After having discussed the situation facing the UK with Labour leader Keir Starmer, and after a cabinet briefing held at 6pm, the Prime Minister unveiled new restrictions in a televised coronavirus briefing this evening.
The Prime Minister told those watching the statement: “With most of the country under extreme measures, it’s clear that we need to do more together to bring this new variant under control while our vaccines are rolled out.
“In England, we must therefore go into a national lockdown which is tough enough to contain this variant. That means the government is once again instructing you to stay at home.
“You may only leave home for limited reasons permitted in law such as to shop for essentials, to work if you absolutely cannot work from home, to exercise, to seek medical assistance such as getting a Covid test or to escape domestic abuse.”
Johnson argued that the measures had been made necessary by the new Covid variant, described as “between 50% and 70% more transmissible”. He added that “hospitals are under more pressure from Covid than at any time since the start of the pandemic”.
Under the new rules, all non-essential retail must close or remain closed, support and childcare bubbles will remain in place, playgrounds will remain open but outdoor sports – golf, tennis and gyms, for example – will be required to close.
Shielding guidance will return for the 13 million people across the country identified as “extremely clinically vulnerable”. People in this group were not required to shield during the last national lockdown in November.
As well as telling the public that primary and secondary schools, along with colleges, will now remain closed with remote learning in place instead, “alternative provisions” will be made for exams due to be sat this summer.
The Prime Minister argued this evening that it is “not possible or fair for all exams to go ahead this summer” and announced that the government will work on the alternative arrangement with exams regulator Ofqual.
Johnson stressed during the briefing that this lockdown, the third since the virus first arrived in the UK, is different to the previous two as the UK is now equipped with a vaccine providing the country with a route out of the crisis.
He claimed: “By the middle of February, if things go well and with a fair wind in our sails, we expect to have offered the first vaccine dose to everyone in the four top priority groups identified by the joint committee on vaccination and immunisation.
“That means vaccinating all residents in a care home for all adults and their carers, everyone over the age of 70, all frontline health and social care workers and everyone who is clinically extremely vulnerable.
“If we succeed in vaccinating all those groups, we will have removed huge numbers of people from the path of the virus.

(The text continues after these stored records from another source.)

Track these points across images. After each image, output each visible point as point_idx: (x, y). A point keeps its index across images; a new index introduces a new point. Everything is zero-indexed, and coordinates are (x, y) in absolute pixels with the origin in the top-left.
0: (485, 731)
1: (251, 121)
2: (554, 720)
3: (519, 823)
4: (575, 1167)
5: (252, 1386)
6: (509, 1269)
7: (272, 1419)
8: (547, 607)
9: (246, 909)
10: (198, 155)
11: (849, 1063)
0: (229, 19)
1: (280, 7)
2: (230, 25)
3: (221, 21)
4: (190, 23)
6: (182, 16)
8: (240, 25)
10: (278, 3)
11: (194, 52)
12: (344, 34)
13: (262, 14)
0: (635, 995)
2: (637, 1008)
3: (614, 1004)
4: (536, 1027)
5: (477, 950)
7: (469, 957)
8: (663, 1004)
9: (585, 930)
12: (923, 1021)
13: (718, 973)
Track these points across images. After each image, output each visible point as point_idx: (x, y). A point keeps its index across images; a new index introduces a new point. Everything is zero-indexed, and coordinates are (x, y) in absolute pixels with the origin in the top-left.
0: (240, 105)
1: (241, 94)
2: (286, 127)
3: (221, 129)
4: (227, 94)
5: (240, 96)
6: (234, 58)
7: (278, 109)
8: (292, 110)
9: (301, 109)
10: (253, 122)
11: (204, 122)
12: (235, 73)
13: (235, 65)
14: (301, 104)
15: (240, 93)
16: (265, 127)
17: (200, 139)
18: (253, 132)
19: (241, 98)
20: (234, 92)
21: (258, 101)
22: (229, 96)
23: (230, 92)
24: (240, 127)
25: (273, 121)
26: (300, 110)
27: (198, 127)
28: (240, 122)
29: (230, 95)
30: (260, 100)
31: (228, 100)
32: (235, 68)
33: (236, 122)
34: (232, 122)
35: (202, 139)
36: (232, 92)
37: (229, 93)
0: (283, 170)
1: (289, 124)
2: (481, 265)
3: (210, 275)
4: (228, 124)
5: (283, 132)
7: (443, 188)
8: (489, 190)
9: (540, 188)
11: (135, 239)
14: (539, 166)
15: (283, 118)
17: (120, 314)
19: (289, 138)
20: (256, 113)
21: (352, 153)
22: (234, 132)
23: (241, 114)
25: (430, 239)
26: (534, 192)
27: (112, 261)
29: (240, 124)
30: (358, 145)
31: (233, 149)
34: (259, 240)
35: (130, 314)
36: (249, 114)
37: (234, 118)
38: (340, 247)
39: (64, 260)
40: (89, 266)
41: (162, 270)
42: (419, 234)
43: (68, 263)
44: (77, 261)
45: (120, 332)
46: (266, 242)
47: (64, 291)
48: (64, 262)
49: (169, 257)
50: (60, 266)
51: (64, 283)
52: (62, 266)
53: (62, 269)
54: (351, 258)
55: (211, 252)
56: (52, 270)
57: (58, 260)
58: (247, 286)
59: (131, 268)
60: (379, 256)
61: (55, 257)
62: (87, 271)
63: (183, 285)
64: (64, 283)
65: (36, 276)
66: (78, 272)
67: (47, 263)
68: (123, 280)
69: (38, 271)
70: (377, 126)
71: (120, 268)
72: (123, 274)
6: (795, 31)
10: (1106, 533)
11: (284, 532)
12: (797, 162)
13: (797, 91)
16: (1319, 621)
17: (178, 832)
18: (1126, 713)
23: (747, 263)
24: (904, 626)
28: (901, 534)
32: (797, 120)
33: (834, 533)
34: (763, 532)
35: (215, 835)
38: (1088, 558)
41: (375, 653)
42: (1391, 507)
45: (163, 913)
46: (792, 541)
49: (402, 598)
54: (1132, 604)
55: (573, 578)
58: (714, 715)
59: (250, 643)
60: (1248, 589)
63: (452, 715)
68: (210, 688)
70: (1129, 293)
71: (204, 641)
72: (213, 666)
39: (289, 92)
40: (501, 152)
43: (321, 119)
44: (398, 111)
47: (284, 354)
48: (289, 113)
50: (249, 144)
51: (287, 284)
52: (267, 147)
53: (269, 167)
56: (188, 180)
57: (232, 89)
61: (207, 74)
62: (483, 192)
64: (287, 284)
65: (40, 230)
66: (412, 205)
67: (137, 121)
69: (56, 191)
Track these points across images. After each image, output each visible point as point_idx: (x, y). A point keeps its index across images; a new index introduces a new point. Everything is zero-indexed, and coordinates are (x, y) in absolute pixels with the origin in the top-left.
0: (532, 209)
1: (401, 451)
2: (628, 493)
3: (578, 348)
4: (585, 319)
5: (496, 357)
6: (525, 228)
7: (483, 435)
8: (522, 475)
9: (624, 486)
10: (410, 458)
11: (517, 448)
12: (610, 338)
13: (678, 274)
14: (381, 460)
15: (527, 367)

And of course, that will eventually enable us to lift many of the restrictions we have endured for so long.”
The Prime Minister went on to warn the public that “we should remain cautious about the timetable ahead” but added that “not only is the end in sight, but we know exactly how we will get there”.
The measures outlined by Johnson come after pressure on the government to reverse its position on schools and take further action to halt the rising number of cases, which have now surpassed the number reached in the April peak.
Johnson conceded during an interview on Sunday afternoon that the Covid tier system of restrictions was “probably about to get tougher” after the country reached record-high numbers of daily coronavirus cases in recent days.
The number of people who tested positive reported on January 4th was 58,784 – the highest since the pandemic began. Daily hospital admissions stand at 2,434 while the latest daily total for Covid-related deaths is 407.
The briefing from the Prime Minister this evening also followed anger from trade unions at the insistence on keeping schools open. Six trade unions issued a joint statement this morning calling for a pause in schools reopening this week.
GMB national secretary Rehana Azam described it as “embarrassing that just a day after he took to the airwaves to defend the indefensible and peddled false claims that schools were safe, the Prime Minister is now hastily bolting their doors shut”.
UNISON general secretary Dave Prentis welcomed the measures announced tonight as necessary and said “now the new rules are here, we must all do our bit”. He added, however, that “the government should have acted sooner”.
Frances O’Grady, general secretary of the TUC, warned that the “government’s financial support package isn’t good enough to cope with this renewed public health emergency” and urged ministers to “act quickly by providing targeted help”.
Nicola Sturgeon earlier this afternoon confirmed that Scotland would enter its own national lockdown, with a legal requirement to stay at home from midnight tonight that will remain in place for at least the entirety of January.
Starmer demanded on Sunday a fresh national lockdown, and this afternoon came out in favour of shutting schools as part of the lockdown proposal shortly before Johnson announced he would unveil new measures to tackle the rising cases.